Always Sometimes Monsters Preview

Stop me if you’ve heard this one.

Justin Amirkhani and Jake Reardon sit at the corner table of the Crusty Cream doughnut and coffee shop and wax philosophical about cliché game mechanics. To a silent observer curiosity may be piqued, but this self-referential scene actually takes place within the four walls of Always Sometimes Monsters, Vagabond Dog’s game which hits Steam later this month. Although the cynical world they’ve created is anything but cliché, it is still approachable and intriguing at every step. The incomplete build I played was actually quite lengthy, so much so that when it was over I didn’t know what to do with myself.

Always Sometimes Monsters starts with a party thrown by your character’s publisher; through a crafty selection process the player chooses the character that best represents him or her and the lost love chased throughout the remainder of the story. As I stated in my write-up last month, players can choose between male or female and a handful of races with sexuality determined by the similarly diverse partner selection. You may not get to customize your avatar, but trust me when I tell you that you haven’t seen these folks before.

The game really begins after this party, a year later with you unable to pay rent, unable to finish a book, and missing the love of your life. Then, Dubstown lays in wait. You know you need money and you need to leave town, but how you manage it and how long it takes is ultimately up to you. Both available cities I visited shared a number of features in common: Pawn Exchange where you can sell random items, Bacon Barn where you can fulfill your bacon love and refill stamina, Crusty Cream where you can have a coffee or eight, and an employment agency, which offers job choices to pass the time.

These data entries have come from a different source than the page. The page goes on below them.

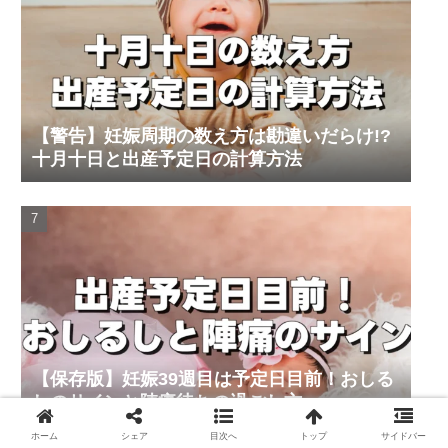
【警告】妊娠周期の数え方は勘違いだらけ!?
十月十日と出産予定日の計算方法
【保存版】妊娠39週目は予定日目前！おしる
しのサインと陣痛待ちの過ごし方
ホーム
シェア
目次へ
トップ
サイドバー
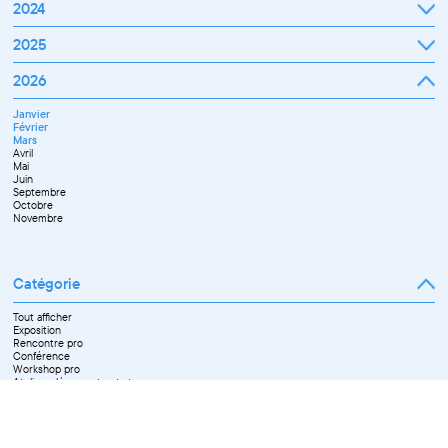
Janvier
2024
Février
Mars
Janvier
2025
Avril
Février
Mai
Mars
Juin
Janvier
2026
Avril
Septembre
Février
Mai
Octobre
Mars
Juin
Novembre
Janvier
Avril
Juillet
Décembre
Février
Mai
Septembre
Mars
Juin
Novembre
Avril
Juillet
Décembre
Mai
Septembre
Juin
Octobre
Septembre
Novembre
Octobre
Décembre
Novembre
Catégorie
Tout afficher
Exposition
Rencontre pro
Conférence
Workshop pro
Ateliers découverte et stage
Spectacle
Projection
Résidence
Formation professionnelle
Restitution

The scenarios you encounter and conversations you have deal quite heavily in morality, but this is no inFamous or Mass Effect where you’re trying to build a meter or anything. Sure, character interactions will change based on your decisions, but you’re not saving the world here. I’d say this more closely resembles The Witcher in that the choices you make often stand alone (so far) and the more objectionable ones make sense in their context. I blackmailed a doctor to help a friend who couldn’t afford drug treatment and I was complicit in a rigged election. Money, health, and progress are the orders of the day, though, and when you are in need, you come faced with decisions you wouldn’t ordinarily make.

Although I played Always Sometimes Monsters for hours, I’m still yearning for more but I’ll have to wait with everyone else. If you want something to tide you over, and Let’s Plays aren’t cutting it, I recommend the small EP released by Laser Destroyer Team, the band behind the soundtrack. It’ll scratch your itch until you can get your hands on the good stuff.